Chaque nuit, il attendait que la Lune, déjà en son dernier quartier, se lève pour enfin pouvoir s’endormir. Chaque nuit, elle se levait plus tard. En l’attendant, son esprit se peuplait de pensées.
– La nuit est là, Fé. On dirait un voile. Dans cette nuit si épaisse, j’ai l’impression que le monde disparaît. Il n’y a plus rien que ces ténèbres qui recouvrent tout. Oh, il y a bien quelques étoiles qui brillent au-dessus de nous, mais je ne les trouve pas d’un grand secours. Au contraire, elles font basculer le monde. Lorsque je regarde cette voûte constellée, j’ai l’impression que je vais tomber et me perdre dans l’infini. Lorsque je le regarde, ce dôme parsemé, je me dis que les forces qui me tiennent à la terre sont si ténues que je pourrais glisser pour ne jamais revenir.
« La nuit est là, Fé. Et elle m’observe. Les étoiles m’observent, mais aussi les ombres tout autour de moi. Je sens leurs yeux sur moi, comme un poids sur mon âme. Elle est vivante, cette nuit. Habitée de rêves et de cauchemars. Elle grouille d’esprits et d’espoirs. Elle recèle des secrets que nul ne veut connaître. Elle est partout autour de moi, prête à me toucher et à m’emmener avec elle.
« La nuit est là, Fé. Le vent qui souffle dans les arbres efface tout ce qui a jamais existé pendant le jour. Il cherche même à éteindre les braises du feu afin qu’il n’y ait plus rien ici-bas que le néant. Je sens ses caresses glacées, et je ne sais pas si je frissonne à cause du froid ou à cause de cette peur qu’il porte avec lui : la crainte qu’il apprenne quelque mauvaise nouvelle de ceux qui me sont chers.
« La nuit est là, Fé. Je ne dois pas avoir peur. Un chevalier est un être de lumière envoyé par Dieu pour faire reculer l’obscurité. Et pourtant… Pourtant, c’est une hydre, cet ennemi que l’on doit combattre. Qu’importe les coups d’épée : la Bête se relèvera toujours. Et lorsque je ne serai plus, les ténèbres, eux, seront toujours là. Lorsque ma flamme sera éteinte, que restera-t-il de moi ? Au mieux, une chanson. Mais les chansons ne servent à rien face au silence de la nuit. Il ne restera rien, disent ces chansons…
« La nuit est là, Fé. Je n’ai pas peur, mais cette main noire serre mon cœur. Je le sens qui palpite. Il cogne en moi comme on frappe à une porte.
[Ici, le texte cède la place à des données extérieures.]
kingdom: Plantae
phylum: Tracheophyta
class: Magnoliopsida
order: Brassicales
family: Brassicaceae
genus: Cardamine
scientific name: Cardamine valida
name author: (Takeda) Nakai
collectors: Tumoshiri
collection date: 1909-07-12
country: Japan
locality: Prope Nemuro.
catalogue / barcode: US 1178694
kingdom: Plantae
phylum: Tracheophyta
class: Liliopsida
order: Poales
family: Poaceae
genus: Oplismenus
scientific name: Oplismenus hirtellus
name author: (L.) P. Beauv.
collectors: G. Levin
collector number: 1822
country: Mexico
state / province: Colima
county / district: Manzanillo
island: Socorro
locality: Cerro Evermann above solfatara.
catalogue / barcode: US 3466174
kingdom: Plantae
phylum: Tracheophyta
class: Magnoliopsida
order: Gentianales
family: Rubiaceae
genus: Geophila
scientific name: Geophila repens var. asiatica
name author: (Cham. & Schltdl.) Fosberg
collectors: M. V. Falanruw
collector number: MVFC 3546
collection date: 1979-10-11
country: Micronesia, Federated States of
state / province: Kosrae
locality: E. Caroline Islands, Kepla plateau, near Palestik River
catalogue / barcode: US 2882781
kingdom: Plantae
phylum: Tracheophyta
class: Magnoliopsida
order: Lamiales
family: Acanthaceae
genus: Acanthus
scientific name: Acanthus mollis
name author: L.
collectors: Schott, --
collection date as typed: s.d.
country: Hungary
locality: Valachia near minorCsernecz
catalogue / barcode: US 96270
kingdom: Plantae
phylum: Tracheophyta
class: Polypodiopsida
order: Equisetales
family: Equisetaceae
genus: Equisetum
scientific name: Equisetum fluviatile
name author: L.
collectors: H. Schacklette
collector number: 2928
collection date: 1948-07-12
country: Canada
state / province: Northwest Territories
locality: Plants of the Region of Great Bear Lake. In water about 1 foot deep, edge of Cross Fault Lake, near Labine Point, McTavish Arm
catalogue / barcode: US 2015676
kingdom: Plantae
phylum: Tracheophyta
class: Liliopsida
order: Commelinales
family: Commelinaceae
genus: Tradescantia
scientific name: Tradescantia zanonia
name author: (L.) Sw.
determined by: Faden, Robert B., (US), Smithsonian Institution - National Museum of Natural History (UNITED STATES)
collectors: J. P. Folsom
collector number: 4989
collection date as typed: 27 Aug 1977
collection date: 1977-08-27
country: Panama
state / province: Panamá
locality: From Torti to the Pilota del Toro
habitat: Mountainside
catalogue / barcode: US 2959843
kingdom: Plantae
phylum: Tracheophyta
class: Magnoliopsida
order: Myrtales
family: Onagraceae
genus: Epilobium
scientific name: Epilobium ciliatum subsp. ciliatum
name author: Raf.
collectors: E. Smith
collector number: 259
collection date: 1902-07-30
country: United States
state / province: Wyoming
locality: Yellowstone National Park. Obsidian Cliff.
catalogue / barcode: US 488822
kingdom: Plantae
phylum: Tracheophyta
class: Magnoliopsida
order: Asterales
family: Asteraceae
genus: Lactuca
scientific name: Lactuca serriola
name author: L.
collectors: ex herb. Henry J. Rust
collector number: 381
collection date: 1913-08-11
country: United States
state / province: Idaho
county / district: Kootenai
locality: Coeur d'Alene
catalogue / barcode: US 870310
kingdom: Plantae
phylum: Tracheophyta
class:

Je n’ai pas peur, mais il y a là-bas tout et rien. Et je ne sais pas comment combattre ces deux démons. »
Et cela durait jusqu’à ce que la Lune se lève, jusqu’à ce que le chevalier s’endorme, parfois une larme lui perlant à l’œil. Et jamais l’écuyer, endormi, ne répondait à ces longs monologues nocturnes.
Enfin, au bout du douzième jour, alors que le soir commençait à poindre, le chevalier et son serviteur virent les arbres se clairsemer enfin, laissant place à une clairière au centre de laquelle se dressait quelques bâtisses. Ils arrivèrent devant la porte de la plus grande des habitations et frappèrent à l’huis. Un homme plus épais que haut leur ouvrit. Son visage se perdait dans une masse de cheveux et de barbe châtain d’où jaillit une voix aux accents rudes.
– Je vous souhaite la bienvenue, chevalier. Que puis-je faire pour vous ?
– Le gîte pour la nuit, ainsi qu’une place autour du feu pour ce soir, si cela est possible.
– Je peux vous héberger, oui. Mais il faut que vous sachiez que cela pourrait s’avérer dangereux. La lune est finissante, ces jours-ci…
On pria Od d’entrer et on lui conta l’histoire étrange dont les lieux étaient témoin.
– Chaque mois, lorsque la Lune est finissante, un homme de magie et sa compagnie viennent piller le peu que nous avons. Durant trois jours, ils viennent et repartent avec nos richesses. Le premier soir, ils prennent la nourriture. Le deuxième soir, ils prennent l’argent. Le troisième soir, ils prennent l’alcool. La seule fois que nous avons eu la malheur de résister, ils ont mis à sac notre hameau et enlevé trois enfants, afin que ne nous vienne pas l’idée de recommencer.
En disant cela, le chef de maison laissait s’échapper quelques sanglots. Le chevalier, ému par la détresse de cet homme, promit de faire tout ce qu’il pouvait pour mettre fin à cette situation en défiant le mage.